There is one teacher for all these sections,
a balding minister of a Baptist church,
who tells the boy, quoting a thousand sermons,
he is going to Hell
unless he accepts God into his life.
For a few moments there is a presence
in everything, something blue in the flame
of Bunsen burners, something waiting
in the mongrel pup stored in a jar of formaldehyde,
something in the atoms of helium
that pushes it to float upward toward its own
dispersion. Nothing that holy could exist
on earth. So he resigns himself
to tarsus and metatarsus, tibia and fibula.
The quivering skeleton in the back room
all the kids guess is real,
wondering who it was, and if it suffered,
and, if there are souls in heaven, is it there?
But that is another problem, a test
with no observable evidence other than these bones
hanging from a metal pole in the darkness of a storage closet,
ready for its numbered parts to be labeled
and displayed and reassembled.
He could search all afternoon, tomorrow,
and the day after that for whatever it is
he has been sent to find. Outside this room,
he knows the stars are moving farther away.
The light they send is so fleeting and old.
Journal Entry: Mapping Stars in City Light
Sirius, the dog star, and Procyon, the little dog,
I’m in the spill of streetlight
trying to find the brightest stars. Really,
I should know better, here
in the midst of town where the aura of buildings
and roadways is stronger
than constellations. Growing up in the country,
I could see every pinpoint
in the sky, the dancing arm of the galaxy aglow
across the night. Arcturus,
bear watcher, in the last stages of its life, and
Vega, the vulture, there are
so many animals in the sky, so many dead heroes
to keep them company.
I’ve often dreamed myself among them, a few
barely blinking lights
in a cluster somewhere near Orion’s heel.
Which is called Rigel,
the place where Scorpio stung him in fiercest
battle. But I’ve done
my research—Orion was a giant and the worst
sort of man, the kind
we should all reach up and tear from the sky,
all those stars falling
in fire upon the world. Canopus is a supergiant,
and Capella is actually
four stars. I have a hard time orienting myself at this
confluence of rivers bordering
town, the way they snake and change direction.
Betelgeuse is a lion
waiting on the other shore, and Achernar is the end
of this river, which is an ocean,
which is another place too wide to see all at once,
at least from here. Eventually,
I will go back inside to lamplight, watch a movie
I’ve seen a dozen times
before, maybe something science fiction.
Something that allows me
to weave in and out of stars, and all the fabled
creatures that live among them.
Not A Sonnet
—no thanks to Shakespeare
My lover’s eyes are nothing like what you’re thinking,
and when I use the word my, I don’t mean to denote
ownership or dominion. I intend a certain intimacy—
sitting at dinner, our knees touching—or later, asleep,
our arms, our hips, our hands fallen where they may.

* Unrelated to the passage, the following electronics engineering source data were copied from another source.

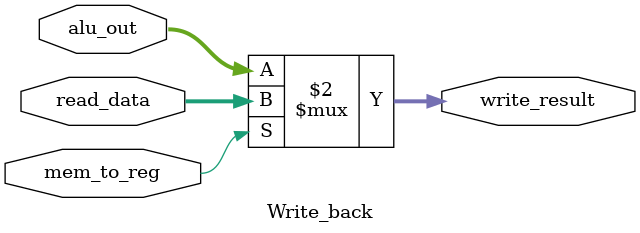
<source format=v>
`timescale 100fs/100fs
module Write_back
    (
        input signed [31:0] alu_out,
        input signed [31:0] read_data,
        input mem_to_reg,
        output signed [31:0] write_result
    );
    assign write_result = (mem_to_reg==1'b1) ? read_data : alu_out;
endmodule
</source>
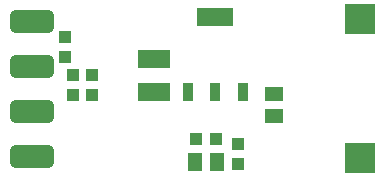
<source format=gbr>
G04 EAGLE Gerber RS-274X export*
G75*
%MOMM*%
%FSLAX34Y34*%
%LPD*%
%INSolderpaste Bottom*%
%IPPOS*%
%AMOC8*
5,1,8,0,0,1.08239X$1,22.5*%
G01*
%ADD10R,2.540000X2.540000*%
%ADD11R,0.838200X1.600200*%
%ADD12R,3.098800X1.600200*%
%ADD13R,2.700000X1.600000*%
%ADD14R,1.500000X1.300000*%
%ADD15R,1.300000X1.500000*%
%ADD16C,0.965200*%
%ADD17R,1.000000X1.100000*%
%ADD18R,1.100000X1.000000*%


D10*
X165100Y-50800D03*
X165100Y66675D03*
D11*
X65977Y4509D03*
X42863Y4509D03*
X19749Y4509D03*
D12*
X42863Y68517D03*
D13*
X-9525Y5050D03*
X-9525Y33050D03*
D14*
X92075Y3150D03*
X92075Y-15850D03*
D15*
X25425Y-53975D03*
X44425Y-53975D03*
D16*
X-98489Y-15939D02*
X-126937Y-15939D01*
X-126937Y-6287D01*
X-98489Y-6287D01*
X-98489Y-15939D01*
X-98489Y-6770D02*
X-126937Y-6770D01*
X-126937Y-54039D02*
X-98489Y-54039D01*
X-126937Y-54039D02*
X-126937Y-44387D01*
X-98489Y-44387D01*
X-98489Y-54039D01*
X-98489Y-44870D02*
X-126937Y-44870D01*
D17*
X43425Y-34925D03*
X26425Y-34925D03*
D18*
X-77788Y2613D03*
X-77788Y19613D03*
X-61913Y2613D03*
X-61913Y19613D03*
D16*
X-98489Y22162D02*
X-126937Y22162D01*
X-126937Y31814D01*
X-98489Y31814D01*
X-98489Y22162D01*
X-98489Y31331D02*
X-126937Y31331D01*
X-126937Y60262D02*
X-98489Y60262D01*
X-126937Y60262D02*
X-126937Y69914D01*
X-98489Y69914D01*
X-98489Y60262D01*
X-98489Y69431D02*
X-126937Y69431D01*
D17*
X61913Y-39125D03*
X61913Y-56125D03*
X-84138Y34363D03*
X-84138Y51363D03*
M02*

</source>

May what, I couldn’t say. And when I say lover,
I don’t mean to imply a strictly physical relationship,
a constant passion ravaging the body. We walk
along grocery aisles comparing prices. We sing
and talk and answer tv gameshow questions. Yes,
I said ravaging. Sometimes passion shakes your bones
brittle, deprives the body of oxygen, snaps the junctions
in the brain. My lover’s temperament is earthquake
and typhoon, tornado and lightning. I wouldn’t have it
any other way. And when I drown in the deepest
oceanic trench or suffocate in the exosphere, my lover
is my metamorphosis pulling me back to land, restarting
my heart, blessing air back into my eager, ravaged lungs.